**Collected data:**
****
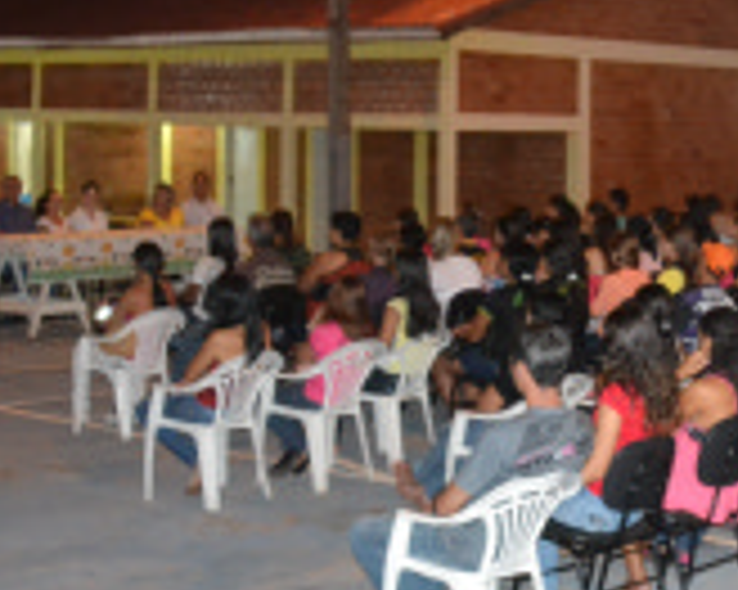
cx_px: 824
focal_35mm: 86
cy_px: 169
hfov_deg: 21.1
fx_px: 1877
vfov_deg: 17.8
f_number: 3.5
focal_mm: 20
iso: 3200
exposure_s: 1/60
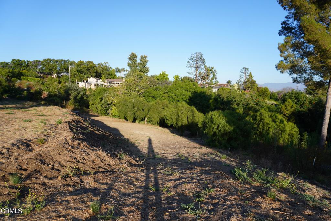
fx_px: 221
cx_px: 166
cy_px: 110
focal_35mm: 24
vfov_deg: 53.1
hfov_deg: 73.7
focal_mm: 16
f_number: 5
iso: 100
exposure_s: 1/400
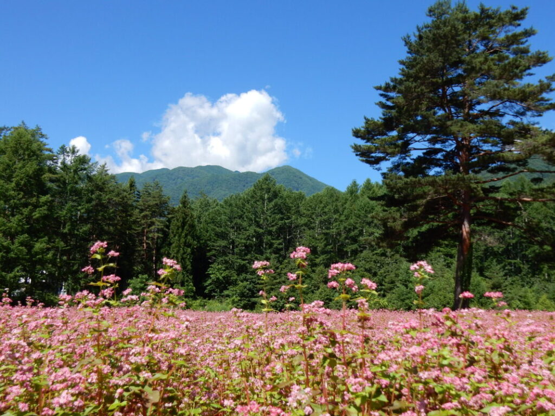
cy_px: 208
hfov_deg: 51.4
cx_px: 278
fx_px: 577
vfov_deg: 39.7
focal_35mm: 36
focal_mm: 6.4
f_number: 4
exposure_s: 1/800
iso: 125
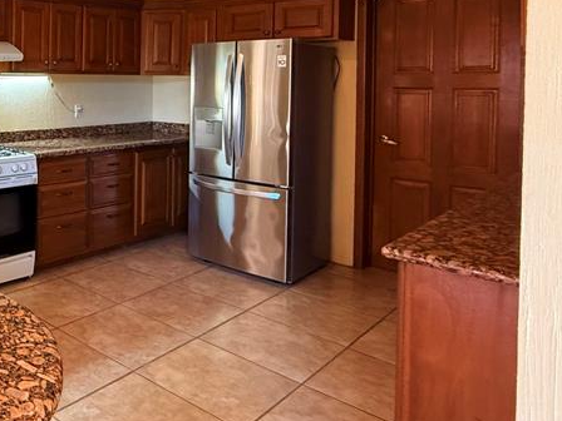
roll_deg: -0.7
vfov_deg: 42.5
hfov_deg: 47.5
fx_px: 520
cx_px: 4
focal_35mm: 32
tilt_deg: -2.9
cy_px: 95
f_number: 2.2
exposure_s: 1/99
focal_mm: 2.22
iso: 320
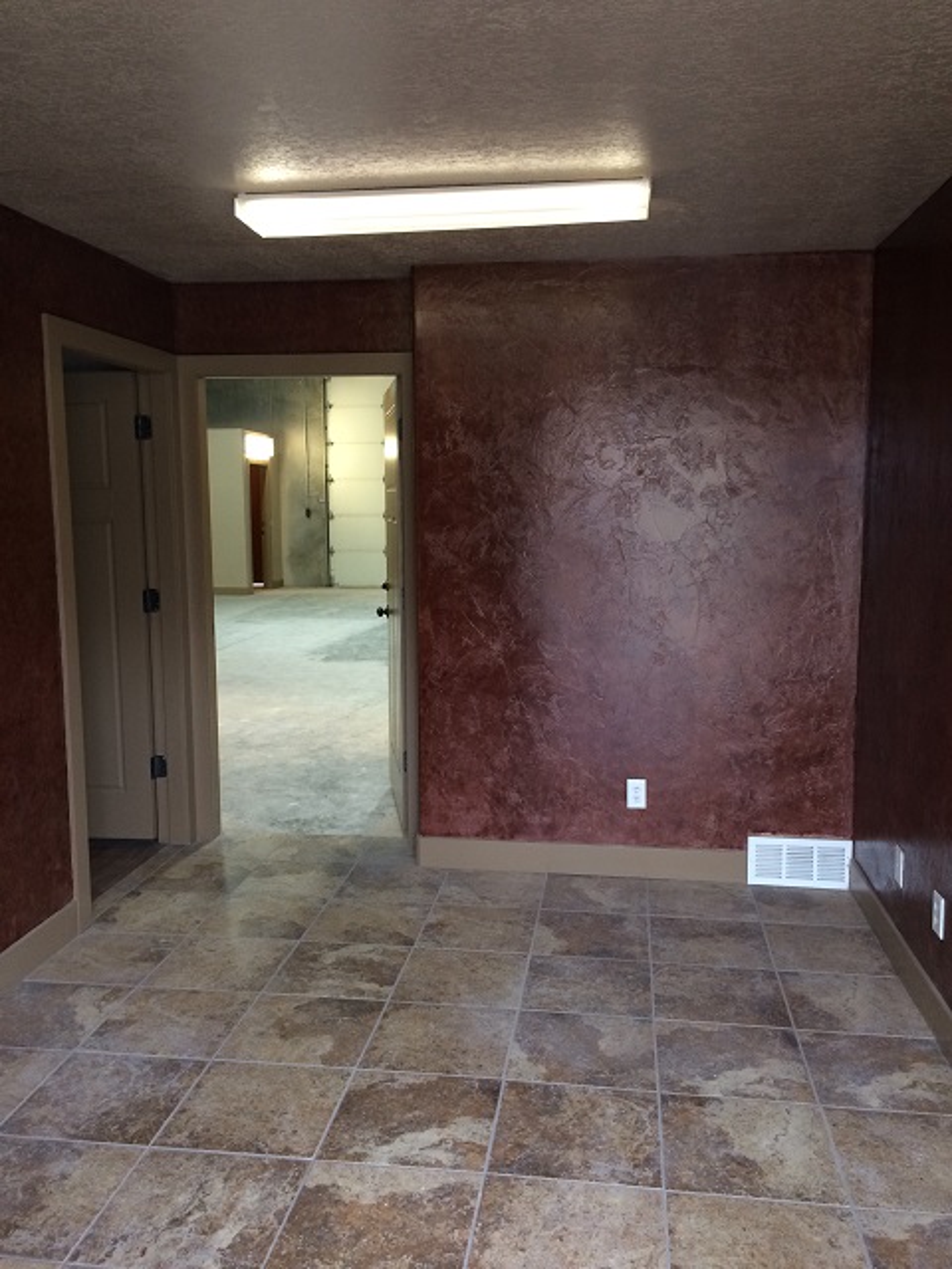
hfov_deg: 48.2
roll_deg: +0.2
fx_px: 1063
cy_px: 634
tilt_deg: -7.7
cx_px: 476
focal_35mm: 29
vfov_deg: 61.7
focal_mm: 4.15
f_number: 2.2
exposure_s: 1/30
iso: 125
****
**What is needed:** Each record above should come back exactly the same, only without its pictures.

**Problem solution:**
cx_px: 824
focal_35mm: 86
cy_px: 169
hfov_deg: 21.1
fx_px: 1877
vfov_deg: 17.8
f_number: 3.5
focal_mm: 20
iso: 3200
exposure_s: 1/60
fx_px: 221
cx_px: 166
cy_px: 110
focal_35mm: 24
vfov_deg: 53.1
hfov_deg: 73.7
focal_mm: 16
f_number: 5
iso: 100
exposure_s: 1/400
cy_px: 208
hfov_deg: 51.4
cx_px: 278
fx_px: 577
vfov_deg: 39.7
focal_35mm: 36
focal_mm: 6.4
f_number: 4
exposure_s: 1/800
iso: 125
roll_deg: -0.7
vfov_deg: 42.5
hfov_deg: 47.5
fx_px: 520
cx_px: 4
focal_35mm: 32
tilt_deg: -2.9
cy_px: 95
f_number: 2.2
exposure_s: 1/99
focal_mm: 2.22
iso: 320
hfov_deg: 48.2
roll_deg: +0.2
fx_px: 1063
cy_px: 634
tilt_deg: -7.7
cx_px: 476
focal_35mm: 29
vfov_deg: 61.7
focal_mm: 4.15
f_number: 2.2
exposure_s: 1/30
iso: 125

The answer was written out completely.